Lilith lächelte ihn dankbar an, dann ging sie langsam auf das Tor zu. Während sie sich Schritt für Schritt näherte, versuchte sie, Strychnins unheilvolles Wimmern hinter sich zu ignorieren. Schon von Weitem waren ihr die Greife groß und eindrucksvoll erschienen – nun, da sie direkt vor ihnen stand, überragten ihre massigen Löwenkörper sie um einige Haupteslängen und mit Schaudern betrachtete sie die vor Kraft strotzenden Körper, krallenbewehrten Tatzen und spitzen Schnäbel. Ein vielstimmiges Knacken ließ sie zusammenzucken und ängstlich auf die Greife starren – bis ihr klar wurde, dass sie nur auf eine gefrorene Pfütze getreten war. Wie ein zersplitternder Spiegel war das Eis unter ihren Füßen in hundert Einzelteile zerbrochen.

Lilith sah wieder auf, atmete tief ein und trat entschieden auf das Tor zu.

»Ich … ich bin eine Nephelius-Erbin«, sagte sie und ihre Stimme klang dabei alles andere als selbstsicher, »und möchte Nightfallcastle betreten.«

Die Greife erwachten zum Leben.

Liliths Herz klopfte ihr bis zum Hals. Plötzlich überkamen sie Zweifel, ob sie bei einem Angriff der Greife tatsächlich schnell genug reagieren konnte …

Mit einem steinernen Knirschen wandten die Wächter Lilith ihre Adlerköpfe zu und stellten die Speere, genau wie bei Strychnin, neben sich. Der entscheidende Moment war gekommen.

»Du weißt doch: Nur Mut, Nephelius!«, rief ihr Emma zu.

Strychnin dagegen stieß ein tief empfundenes Schluchzen aus, gefolgt von einem halb gemurmelten: »Elender Dämonenrotz, wenn sie stirbt, muss ich ins Schattenreich zurück.«

Liliths Beine fühlten sich steif an, als sie einen weiteren Schritt auf das Tor zumachte. Ihre Augen huschten so schnell zwischen den Wächtern hin und her, dass ihr schwindelig wurde.
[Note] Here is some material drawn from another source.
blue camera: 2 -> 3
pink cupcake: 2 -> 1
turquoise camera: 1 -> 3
Noch immer starrten sie Lilith unentwegt an und schienen jede ihrer Bewegungen zu verfolgen, doch offenbar hatten sie nicht vor, Lilith aufzuhalten.

Sie hob ihre Hand. Langsam, ganz langsam näherten sich ihre Finger dem Riegel, der das Tor verschlossen hielt. Liliths Herzschlag beschleunigte sich noch einmal: Gleich würde sie die Burg ihrer Vorfahren betreten, das frühere Zuhause ihrer Mutter!
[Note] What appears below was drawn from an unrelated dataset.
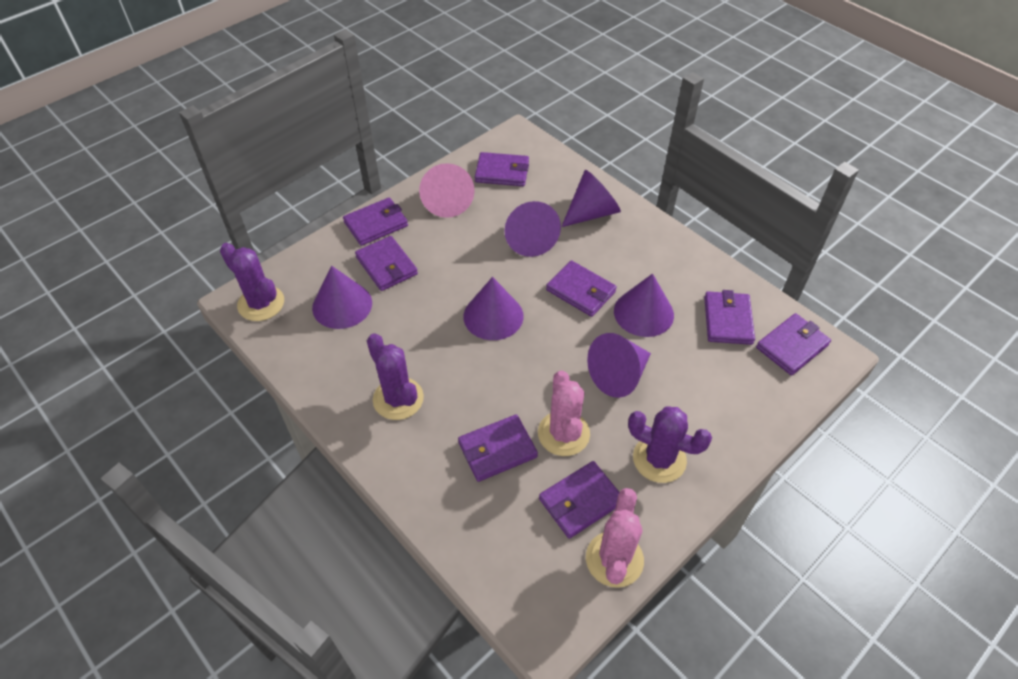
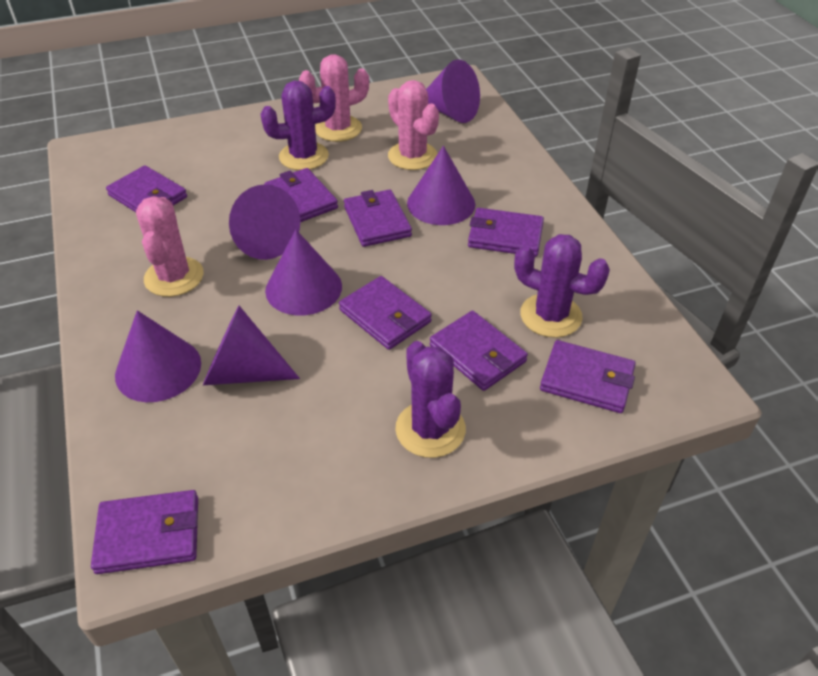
pink cactus: 2 -> 3
pink cone: 1 -> 0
Zuerst hörte Lilith das Knirschen – erst dann nahm sie aus den Augenwinkeln eine Bewegung wahr. Die Speere sausten von beiden Seiten auf sie zu.

Es ging so schnell, dass sie nicht einmal Gelegenheit hatte zurückzuzucken. Mit einem pfeifenden Geräusch näherten sich ihr die Speere und der Luftzug streifte über ihr Gesicht.

Dann verharrten die Wächter wieder in ihrer steinernen Regungslosigkeit. Lilith nahm die gekreuzten Speere vor ihren Augen nur verschwommen war und taumelte, immer noch starr vor Schreck, zurück.

Nur langsam sickerte die Erkenntnis dessen, was geschehen war, in ihr Bewusstsein: Die Wächter hatten ihr den Zutritt verweigert.